In the same room we find Mexican artist Ana de la Curva’s embroidered map of the United States and an accompanying video, which shows the industrial sewing machine in the process of embroidering. The piece connects maquiladoras, Latin woman’s labor, traditional hand embroidery, and the subject of the Mexican/US border. Adriana Castro drew directly on the Museum wall, with graphite lines creating a schematic map of the building’s history and structure. Gera Loano uses her body as a critical site of personal and political performance. She creates photographic portraits using her face and body that seem both modern and ancient. In an accordion art book, she poses with an unidentified vertebra on her forehead, evoking the idea of ritual sacrifice or a rite of passage.
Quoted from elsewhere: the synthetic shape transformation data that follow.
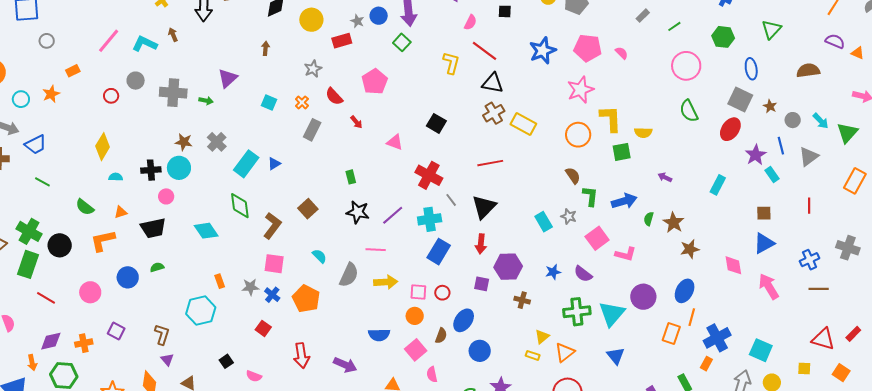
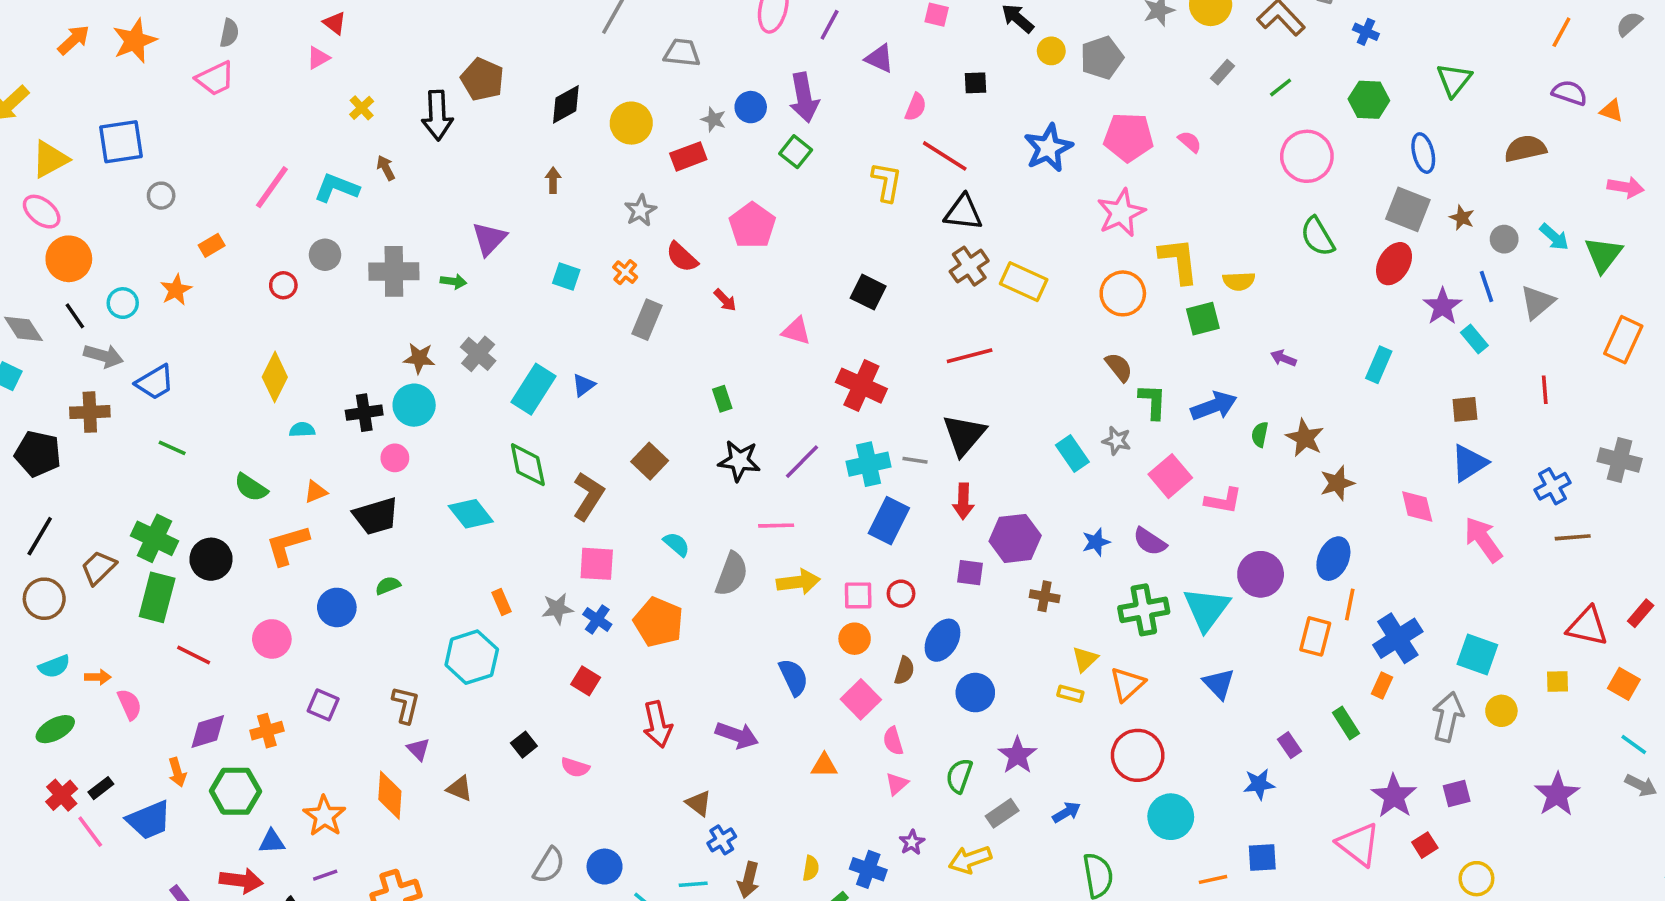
gray line: (451, 200) -> (915, 460), moved, turned -40
blue semicircle: (379, 335) -> (794, 677), turned -110

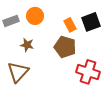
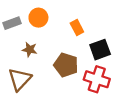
black square: (91, 22) -> (100, 50), moved
brown pentagon: (65, 47) -> (66, 65), moved

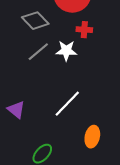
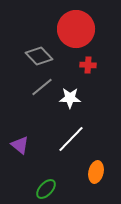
white star: (66, 51) -> (70, 98), moved

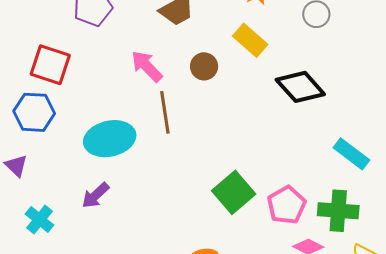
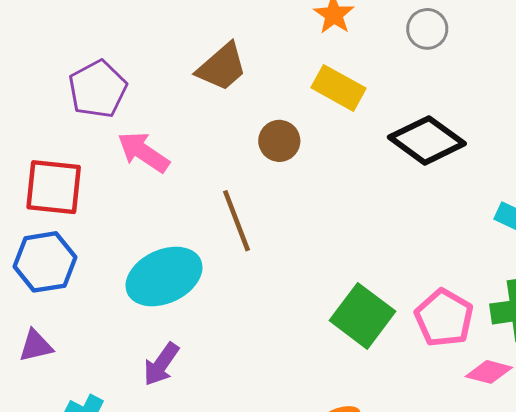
pink arrow: (147, 66) -> (143, 152), moved
purple triangle: (16, 166) -> (36, 346), turned -45

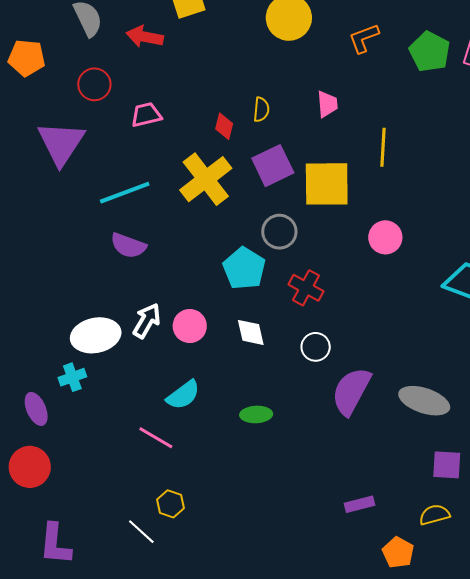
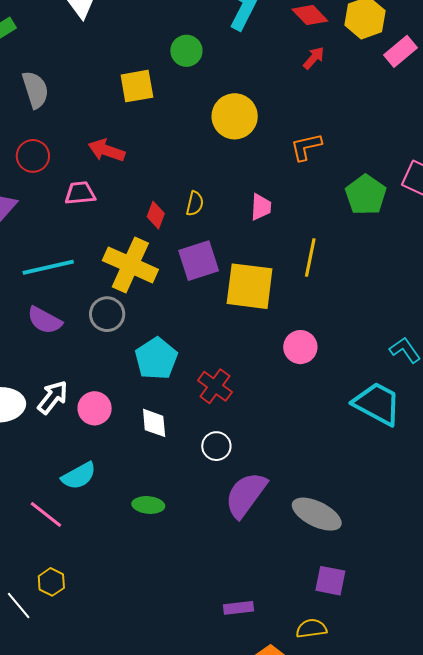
red arrow: (145, 37) -> (106, 150), moved
green pentagon: (430, 52) -> (366, 195), moved
yellow cross: (206, 179) -> (130, 265), turned -36
gray circle: (279, 232) -> (107, 314), moved

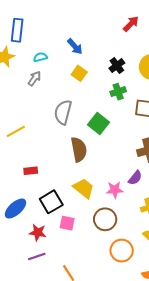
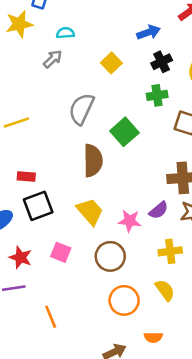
blue arrow: (75, 47) -> (148, 32), moved, turned -78
black square: (51, 202) -> (38, 206), moved

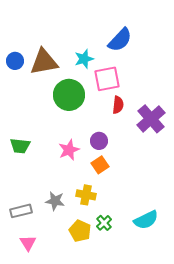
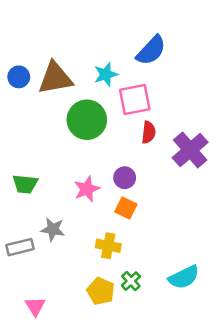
orange square: (100, 165) -> (126, 208), turned -30
gray star: (55, 201) -> (53, 229), moved
gray rectangle: (21, 211) -> (20, 247), moved

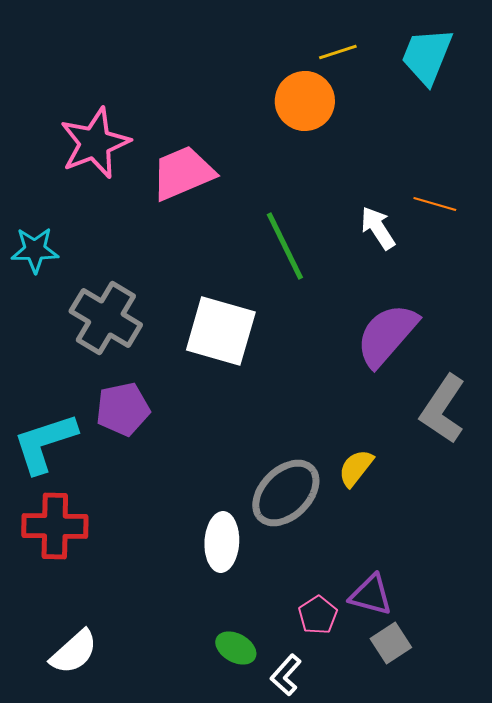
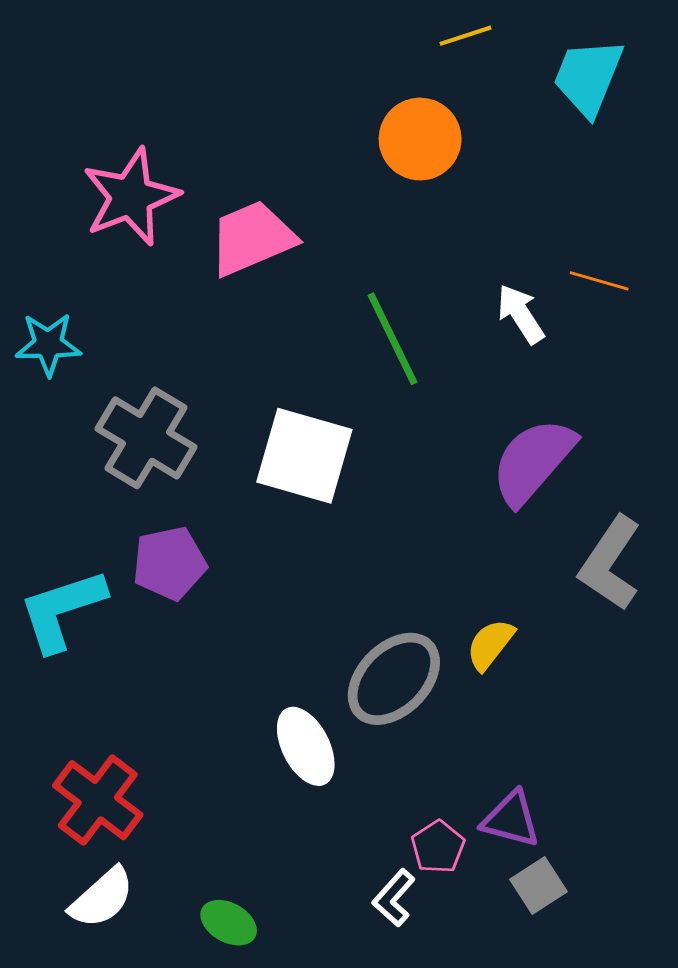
yellow line: (338, 52) -> (465, 36), moved
red cross: (55, 526) -> (98, 800), moved, turned 36
white ellipse: (222, 542) -> (306, 746), turned -30
green ellipse: (236, 648) -> (229, 923), moved
white L-shape: (286, 675) -> (394, 898), moved

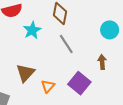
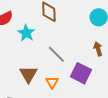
gray line: (66, 44) -> (56, 54), moved

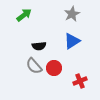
Finally in the back room, there is American born Lewis Desoto’s personal work, Las Madres Perdidas/The Lost Mothers about his mother’s slow death from dementia. The room is empty except for a ghostly projection, through a clear plastic half mold of a woman’s body, the light-filled image seems conjured by a medium. Quietly introspective, the piece, thanks to the projector’s whirr, has an awkward quality that evokes the transitory nature of human existence. Desoto’s projected mothers and Montano’s monumental women warriors made effective bookends to Cinco Y Cinco.
With more space and a bigger venue in the future, the Mexican Museum continues a conversation with Latin American Artists, a conversation begun in the 1970s and that, happily, shows no signs of ending anytime soon.